Washington Post reporter John Woodrow Cox investigates the effectiveness of gun safety reforms as well as efforts to manage children's trauma in the wake of neighborhood shootings and campus massacres, from Columbine to Marjory Stoneman Douglas.
Cox’s Children Under Fire: An American Crisis lays bare the human cost of things that cannot be counted when it comes to children and gun violence. Statistics on this issue have become so familiar that many Americans have become numb to the society they describe. On average, one child is shot every hour; over the past decade roughly 30,000 children and teenagers have been killed by gunfire — recently eclipsing cancer as their second-leading cause of death ... These children are the focus of Cox’s book, which makes their lived reality vivid and distressing by concentrating on two who are dealing with trauma after gun violence claimed a loved one ... The other element for which there can be no accounting in this engaging book is trust. Nonfiction of this kind cannot be crafted from a few phone calls and fleeting visits. It comes through an investment, both human and professional, that grants the writer a glimpse into the lives of people at their most vulnerable; they open up only if they feel confident the writer will do their stories justice. Earning their confidence takes time. We see Cox’s investment pay off when he witnesses one of Ava’s tantrums, sparked by her mother asking her not to stand on the couch ... Opting to be descriptive rather than prescriptive, he draws a painful, critical picture of what a society with virtually unfettered access to lethal weapons looks like through children’s eyes instead of lecturing the reader on politics and policy ... this book demonstrates that the most effective riposte to those who fetishize bearing arms is to bear witness.
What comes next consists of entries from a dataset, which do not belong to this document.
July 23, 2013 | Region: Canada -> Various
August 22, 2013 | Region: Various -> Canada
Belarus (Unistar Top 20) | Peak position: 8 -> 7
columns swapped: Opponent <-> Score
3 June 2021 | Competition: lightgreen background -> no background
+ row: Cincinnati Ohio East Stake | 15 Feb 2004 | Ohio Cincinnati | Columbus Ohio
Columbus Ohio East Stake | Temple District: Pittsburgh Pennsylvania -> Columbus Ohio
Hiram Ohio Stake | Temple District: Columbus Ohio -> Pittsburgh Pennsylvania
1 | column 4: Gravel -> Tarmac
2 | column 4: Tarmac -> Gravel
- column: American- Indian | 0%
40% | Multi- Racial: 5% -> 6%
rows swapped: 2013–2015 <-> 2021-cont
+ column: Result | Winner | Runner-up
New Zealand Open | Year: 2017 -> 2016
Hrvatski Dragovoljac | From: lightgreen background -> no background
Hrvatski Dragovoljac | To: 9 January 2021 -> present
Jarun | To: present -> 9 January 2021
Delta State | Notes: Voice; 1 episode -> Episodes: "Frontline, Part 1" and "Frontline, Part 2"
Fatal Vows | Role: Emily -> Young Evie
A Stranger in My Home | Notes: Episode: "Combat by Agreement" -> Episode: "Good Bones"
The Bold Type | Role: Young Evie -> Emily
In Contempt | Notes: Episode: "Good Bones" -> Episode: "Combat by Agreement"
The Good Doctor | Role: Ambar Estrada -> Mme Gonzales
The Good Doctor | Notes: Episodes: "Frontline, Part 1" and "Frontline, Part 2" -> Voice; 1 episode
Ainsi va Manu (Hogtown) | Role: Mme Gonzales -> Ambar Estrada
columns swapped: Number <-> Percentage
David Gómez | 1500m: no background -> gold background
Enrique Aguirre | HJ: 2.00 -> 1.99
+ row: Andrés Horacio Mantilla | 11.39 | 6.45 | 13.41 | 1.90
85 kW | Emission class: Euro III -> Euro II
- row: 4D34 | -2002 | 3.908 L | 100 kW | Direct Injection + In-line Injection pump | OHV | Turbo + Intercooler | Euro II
Children Under Fire explores the effects of gun violence on American children. It delves into gun suicide, campus lockdowns and school security, and other gun-related issues, but at its heart lie the stories of specific children. What comes across with tragic clarity is that kids suffer terrible collateral costs from gun violence — and that suffering is too often overlooked ... Children Under Fire is an important book and should be read by as many people as possible. But I found it hard to read because I really got to like these children, and it is clear that because of a few seconds of gun violence, their life journeys have become difficult and may not be successful. It is also clear that until we as a country begin to protect our children, like adults in every other high-income country protect their children, there will be thousands more Avas and Tyshauns each year whose lives are shattered by our aberrant gun policies.
Children Under Fire examines gun violence in America, focusing on how it is threatening our nation’s children ...Statistics can be mind-boggling; thankfully, Cox doesn’t overload his book with factoids. Yet he includes two stats: during every hour of the day a child is shot; during this past decade, over 30,000 youngsters and teens have been killed by guns ... This narrative strategy brings us close to these children, and to their quests to live normal lives. We learn about the powerful psychological aftershocks of gun violence and about how each child — and their families and communities — struggle to cope with the senseless deaths. If it takes a village to raise a child, it takes legions of villagers to heal that child’s traumas. I encourage readers to read Cox’s book, but it troubles me that he piles on detailed evidence without providing sufficiently strong connecting narrative threads. A non-fiction writer should discover through-lines, craft his material as Joan Didion instructs through a comparison to sculpture ... By shaping his documentation and analysis, an author helps readers navigate the book’s themes as they interweave and tighten into an inevitable conclusion. Cox thinks reporting the flow of events – between children and their families, communities, and in the political arena –is enough and that readers will follow along in the same way they take in a newspaper story. But a book calls for a more complicated architecture, a more nuanced dramatic construction ... Children Under Fire has the potential to sway lawmakers to take action on the gun ownership issue and to also implement safeguards that would help stem gun violence.